> [EXERCISE INSTRUCTIONS]: Only an exact, complete copy of the listing will serve as the answer.
>>>>
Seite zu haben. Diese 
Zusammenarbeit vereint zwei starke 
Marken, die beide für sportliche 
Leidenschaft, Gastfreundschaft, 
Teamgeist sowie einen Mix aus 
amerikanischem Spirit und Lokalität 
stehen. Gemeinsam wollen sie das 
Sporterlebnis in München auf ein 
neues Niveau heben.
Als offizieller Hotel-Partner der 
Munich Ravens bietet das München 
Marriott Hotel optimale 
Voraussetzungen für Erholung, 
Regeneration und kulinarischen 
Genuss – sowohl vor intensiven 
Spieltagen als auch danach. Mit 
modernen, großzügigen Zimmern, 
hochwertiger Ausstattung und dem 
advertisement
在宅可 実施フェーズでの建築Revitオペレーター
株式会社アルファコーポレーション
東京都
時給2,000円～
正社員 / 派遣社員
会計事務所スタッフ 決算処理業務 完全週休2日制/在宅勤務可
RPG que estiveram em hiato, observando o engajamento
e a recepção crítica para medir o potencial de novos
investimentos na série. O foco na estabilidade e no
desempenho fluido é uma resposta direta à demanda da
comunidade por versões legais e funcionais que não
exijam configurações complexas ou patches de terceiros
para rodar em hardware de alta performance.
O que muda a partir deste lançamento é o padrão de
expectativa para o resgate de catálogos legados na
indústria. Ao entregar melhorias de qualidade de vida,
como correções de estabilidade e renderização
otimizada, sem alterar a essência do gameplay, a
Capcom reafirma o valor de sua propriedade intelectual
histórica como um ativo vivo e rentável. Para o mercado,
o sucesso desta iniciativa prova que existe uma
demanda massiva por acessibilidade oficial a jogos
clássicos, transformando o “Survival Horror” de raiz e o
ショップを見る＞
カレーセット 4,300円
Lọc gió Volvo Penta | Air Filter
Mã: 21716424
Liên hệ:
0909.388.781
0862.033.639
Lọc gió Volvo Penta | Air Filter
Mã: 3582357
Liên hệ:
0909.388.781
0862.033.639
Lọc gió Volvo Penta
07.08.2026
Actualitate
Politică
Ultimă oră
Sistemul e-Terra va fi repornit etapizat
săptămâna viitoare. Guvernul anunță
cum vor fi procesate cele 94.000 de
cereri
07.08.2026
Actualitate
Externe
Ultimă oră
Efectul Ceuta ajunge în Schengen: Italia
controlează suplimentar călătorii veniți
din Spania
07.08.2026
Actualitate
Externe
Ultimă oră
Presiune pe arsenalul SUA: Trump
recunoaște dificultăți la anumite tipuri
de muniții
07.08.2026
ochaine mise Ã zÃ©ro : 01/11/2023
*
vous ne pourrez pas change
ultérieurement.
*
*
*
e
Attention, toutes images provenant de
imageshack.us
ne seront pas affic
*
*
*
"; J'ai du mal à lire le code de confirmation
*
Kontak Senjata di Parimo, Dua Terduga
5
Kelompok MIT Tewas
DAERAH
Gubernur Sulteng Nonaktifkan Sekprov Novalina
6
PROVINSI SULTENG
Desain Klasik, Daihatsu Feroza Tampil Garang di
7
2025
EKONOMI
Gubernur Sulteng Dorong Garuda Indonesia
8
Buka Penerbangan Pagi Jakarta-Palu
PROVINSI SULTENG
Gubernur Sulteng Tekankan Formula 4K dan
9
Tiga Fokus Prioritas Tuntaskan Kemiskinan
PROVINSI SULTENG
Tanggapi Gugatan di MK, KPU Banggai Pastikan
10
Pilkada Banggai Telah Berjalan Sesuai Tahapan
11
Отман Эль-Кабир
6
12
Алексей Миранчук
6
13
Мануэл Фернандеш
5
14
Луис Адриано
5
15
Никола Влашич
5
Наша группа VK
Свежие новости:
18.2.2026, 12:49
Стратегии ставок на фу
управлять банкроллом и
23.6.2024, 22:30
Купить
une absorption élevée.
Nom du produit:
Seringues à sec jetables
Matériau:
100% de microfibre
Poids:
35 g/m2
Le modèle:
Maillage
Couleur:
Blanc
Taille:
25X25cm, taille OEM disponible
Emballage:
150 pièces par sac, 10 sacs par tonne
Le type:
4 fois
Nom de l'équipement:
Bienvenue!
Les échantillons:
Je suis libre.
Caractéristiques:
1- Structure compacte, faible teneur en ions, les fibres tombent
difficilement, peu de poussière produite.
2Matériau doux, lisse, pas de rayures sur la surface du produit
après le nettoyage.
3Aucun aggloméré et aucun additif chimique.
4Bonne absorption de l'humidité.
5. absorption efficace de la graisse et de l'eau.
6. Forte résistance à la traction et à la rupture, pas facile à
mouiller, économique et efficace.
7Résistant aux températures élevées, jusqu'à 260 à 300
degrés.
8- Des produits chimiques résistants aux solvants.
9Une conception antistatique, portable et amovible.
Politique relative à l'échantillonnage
<<<<
> [WRITTEN RESPONSE]:
Seite zu haben. Diese 
Zusammenarbeit vereint zwei starke 
Marken, die beide für sportliche 
Leidenschaft, Gastfreundschaft, 
Teamgeist sowie einen Mix aus 
amerikanischem Spirit und Lokalität 
stehen. Gemeinsam wollen sie das 
Sporterlebnis in München auf ein 
neues Niveau heben.
Als offizieller Hotel-Partner der 
Munich Ravens bietet das München 
Marriott Hotel optimale 
Voraussetzungen für Erholung, 
Regeneration und kulinarischen 
Genuss – sowohl vor intensiven 
Spieltagen als auch danach. Mit 
modernen, großzügigen Zimmern, 
hochwertiger Ausstattung und dem 
advertisement
在宅可 実施フェーズでの建築Revitオペレーター
株式会社アルファコーポレーション
東京都
時給2,000円～
正社員 / 派遣社員
会計事務所スタッフ 決算処理業務 完全週休2日制/在宅勤務可
RPG que estiveram em hiato, observando o engajamento
e a recepção crítica para medir o potencial de novos
investimentos na série. O foco na estabilidade e no
desempenho fluido é uma resposta direta à demanda da
comunidade por versões legais e funcionais que não
exijam configurações complexas ou patches de terceiros
para rodar em hardware de alta performance.
O que muda a partir deste lançamento é o padrão de
expectativa para o resgate de catálogos legados na
indústria. Ao entregar melhorias de qualidade de vida,
como correções de estabilidade e renderização
otimizada, sem alterar a essência do gameplay, a
Capcom reafirma o valor de sua propriedade intelectual
histórica como um ativo vivo e rentável. Para o mercado,
o sucesso desta iniciativa prova que existe uma
demanda massiva por acessibilidade oficial a jogos
clássicos, transformando o “Survival Horror” de raiz e o
ショップを見る＞
カレーセット 4,300円
Lọc gió Volvo Penta | Air Filter
Mã: 21716424
Liên hệ:
0909.388.781
0862.033.639
Lọc gió Volvo Penta | Air Filter
Mã: 3582357
Liên hệ:
0909.388.781
0862.033.639
Lọc gió Volvo Penta
07.08.2026
Actualitate
Politică
Ultimă oră
Sistemul e-Terra va fi repornit etapizat
săptămâna viitoare. Guvernul anunță
cum vor fi procesate cele 94.000 de
cereri
07.08.2026
Actualitate
Externe
Ultimă oră
Efectul Ceuta ajunge în Schengen: Italia
controlează suplimentar călătorii veniți
din Spania
07.08.2026
Actualitate
Externe
Ultimă oră
Presiune pe arsenalul SUA: Trump
recunoaște dificultăți la anumite tipuri
de muniții
07.08.2026
ochaine mise Ã zÃ©ro : 01/11/2023
*
vous ne pourrez pas change
ultérieurement.
*
*
*
e
Attention, toutes images provenant de
imageshack.us
ne seront pas affic
*
*
*
"; J'ai du mal à lire le code de confirmation
*
Kontak Senjata di Parimo, Dua Terduga
5
Kelompok MIT Tewas
DAERAH
Gubernur Sulteng Nonaktifkan Sekprov Novalina
6
PROVINSI SULTENG
Desain Klasik, Daihatsu Feroza Tampil Garang di
7
2025
EKONOMI
Gubernur Sulteng Dorong Garuda Indonesia
8
Buka Penerbangan Pagi Jakarta-Palu
PROVINSI SULTENG
Gubernur Sulteng Tekankan Formula 4K dan
9
Tiga Fokus Prioritas Tuntaskan Kemiskinan
PROVINSI SULTENG
Tanggapi Gugatan di MK, KPU Banggai Pastikan
10
Pilkada Banggai Telah Berjalan Sesuai Tahapan
11
Отман Эль-Кабир
6
12
Алексей Миранчук
6
13
Мануэл Фернандеш
5
14
Луис Адриано
5
15
Никола Влашич
5
Наша группа VK
Свежие новости:
18.2.2026, 12:49
Стратегии ставок на фу
управлять банкроллом и
23.6.2024, 22:30
Купить
une absorption élevée.
Nom du produit:
Seringues à sec jetables
Matériau:
100% de microfibre
Poids:
35 g/m2
Le modèle:
Maillage
Couleur:
Blanc
Taille:
25X25cm, taille OEM disponible
Emballage:
150 pièces par sac, 10 sacs par tonne
Le type:
4 fois
Nom de l'équipement:
Bienvenue!
Les échantillons:
Je suis libre.
Caractéristiques:
1- Structure compacte, faible teneur en ions, les fibres tombent
difficilement, peu de poussière produite.
2Matériau doux, lisse, pas de rayures sur la surface du produit
après le nettoyage.
3Aucun aggloméré et aucun additif chimique.
4Bonne absorption de l'humidité.
5. absorption efficace de la graisse et de l'eau.
6. Forte résistance à la traction et à la rupture, pas facile à
mouiller, économique et efficace.
7Résistant aux températures élevées, jusqu'à 260 à 300
degrés.
8- Des produits chimiques résistants aux solvants.
9Une conception antistatique, portable et amovible.
Politique relative à l'échantillonnage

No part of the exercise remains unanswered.